A flag is lowered to half-mast at the United Nations headquarters in New York on Nov. 13, 2023. (Credit: AFP)
The Israeli strikes that killed dozens of people in Palmyra on Wednesday are “probably the deadliest” to have targeted Syria to date, a U.N. official said on Thursday, expressing wider concern at the escalating violence in the country. “Once again, Israeli strikes in Syria have increased significantly, both in frequency and in scope,” Najat Rochdi, deputy U.N. special envoy to Syria, told the Security Council.

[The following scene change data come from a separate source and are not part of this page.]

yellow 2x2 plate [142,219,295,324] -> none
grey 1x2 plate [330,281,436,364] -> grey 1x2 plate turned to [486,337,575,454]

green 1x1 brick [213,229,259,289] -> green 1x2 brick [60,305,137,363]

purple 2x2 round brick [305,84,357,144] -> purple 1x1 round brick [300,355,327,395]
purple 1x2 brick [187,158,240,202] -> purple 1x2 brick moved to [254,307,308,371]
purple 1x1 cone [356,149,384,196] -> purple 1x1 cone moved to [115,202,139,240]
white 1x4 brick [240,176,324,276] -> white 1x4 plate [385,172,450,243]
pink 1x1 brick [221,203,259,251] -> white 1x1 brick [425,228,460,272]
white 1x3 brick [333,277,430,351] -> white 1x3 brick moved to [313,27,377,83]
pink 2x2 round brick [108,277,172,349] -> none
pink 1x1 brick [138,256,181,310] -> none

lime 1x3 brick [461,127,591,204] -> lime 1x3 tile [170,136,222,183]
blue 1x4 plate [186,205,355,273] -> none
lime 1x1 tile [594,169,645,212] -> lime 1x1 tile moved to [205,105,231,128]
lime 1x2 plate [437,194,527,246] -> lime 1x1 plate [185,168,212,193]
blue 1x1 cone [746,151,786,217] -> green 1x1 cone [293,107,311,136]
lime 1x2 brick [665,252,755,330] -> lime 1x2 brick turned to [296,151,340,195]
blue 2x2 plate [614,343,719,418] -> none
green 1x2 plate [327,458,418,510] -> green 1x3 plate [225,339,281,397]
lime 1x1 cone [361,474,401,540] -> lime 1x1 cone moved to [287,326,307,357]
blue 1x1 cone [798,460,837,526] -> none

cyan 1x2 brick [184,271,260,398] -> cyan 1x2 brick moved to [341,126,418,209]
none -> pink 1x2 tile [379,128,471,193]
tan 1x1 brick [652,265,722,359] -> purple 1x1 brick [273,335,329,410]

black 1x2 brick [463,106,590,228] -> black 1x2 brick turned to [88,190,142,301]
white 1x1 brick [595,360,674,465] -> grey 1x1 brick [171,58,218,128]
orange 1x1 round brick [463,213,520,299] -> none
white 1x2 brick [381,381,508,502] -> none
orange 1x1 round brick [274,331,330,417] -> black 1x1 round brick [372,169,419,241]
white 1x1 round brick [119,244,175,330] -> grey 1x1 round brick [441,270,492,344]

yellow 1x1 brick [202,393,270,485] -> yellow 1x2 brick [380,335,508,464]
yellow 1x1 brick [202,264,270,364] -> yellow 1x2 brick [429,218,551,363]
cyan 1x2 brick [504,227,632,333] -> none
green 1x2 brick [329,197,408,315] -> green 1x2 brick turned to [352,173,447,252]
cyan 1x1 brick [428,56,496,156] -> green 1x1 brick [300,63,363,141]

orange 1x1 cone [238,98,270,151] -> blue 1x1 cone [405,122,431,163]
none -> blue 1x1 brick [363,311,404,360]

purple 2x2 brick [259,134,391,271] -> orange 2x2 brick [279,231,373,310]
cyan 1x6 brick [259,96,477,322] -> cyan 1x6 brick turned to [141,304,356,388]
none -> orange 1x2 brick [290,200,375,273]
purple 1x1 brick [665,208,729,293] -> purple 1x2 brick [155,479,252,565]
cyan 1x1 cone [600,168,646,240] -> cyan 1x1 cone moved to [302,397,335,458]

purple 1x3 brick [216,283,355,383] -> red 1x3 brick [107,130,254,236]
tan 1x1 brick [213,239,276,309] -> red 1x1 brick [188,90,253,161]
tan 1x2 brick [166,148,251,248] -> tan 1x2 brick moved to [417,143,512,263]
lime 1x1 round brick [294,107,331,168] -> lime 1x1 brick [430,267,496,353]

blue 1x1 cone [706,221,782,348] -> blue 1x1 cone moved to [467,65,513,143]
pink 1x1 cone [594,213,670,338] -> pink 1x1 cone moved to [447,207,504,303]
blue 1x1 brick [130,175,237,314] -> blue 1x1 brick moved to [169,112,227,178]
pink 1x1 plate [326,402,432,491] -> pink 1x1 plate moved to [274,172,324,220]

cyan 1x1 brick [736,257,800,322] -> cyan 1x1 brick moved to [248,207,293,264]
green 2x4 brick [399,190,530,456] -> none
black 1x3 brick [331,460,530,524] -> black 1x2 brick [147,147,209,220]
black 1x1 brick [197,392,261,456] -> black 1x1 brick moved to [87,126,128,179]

“Yesterday [Wednesday], dozens of people were killed in a strike near Palmyra, probably the deadliest Israeli strike to date,” she estimated. Several Israeli strikes on Wednesday targeted the modern town adjacent to the Greco-Roman ruins of Palmyra, in the center of the country, according to the Syrian Observatory for Human Rights (OSDH), a UK-based NGO with an extensive network of sources in Syria.
According to the latest OSDH figures, 79 pro-Iranian fighters were killed in these strikes, one of which hit a meeting of pro-Iranian groups with officials from the Iraqi Al-Noujaba and Lebanese Hezbollah movements. The Syrian Defense Ministry reported 36 dead. Generally speaking, “Israel says its strikes are aimed at targets linked to Iran, Hezbollah or Palestinian Islamic Jihad. But once again, we have seen civilian casualties, including in major strikes on residential areas in the heart of Damascus,” noted Rochdi.
She also worried about a “volatile situation” in the Golan Heights, and further violence “in many other theaters of operation,” notably in the northwest of the country. “This year is on track to be the most violent since 2020, and the risk of even greater devastation is on the horizon,” she warned.
Triggered in 2011 after the repression of anti-government protests, the war in Syria has claimed more than half a million lives and displaced millions. A cease-fire negotiated by Russia and Turkey was declared in northern Syria after a regime offensive in March 2020. But it is regularly violated.
“Clearly, the immediate priority for Syria is de-escalation. The country is battered by the relentless storms of a regional conflict and the rising waves of a conflict on its territory,” added Rochdi, alerting to the situation of the civilian population. “As humanitarian aid dwindles and hostile rhetoric and actions intensify, Syrians are being pushed into increasingly precarious and untenable conditions.”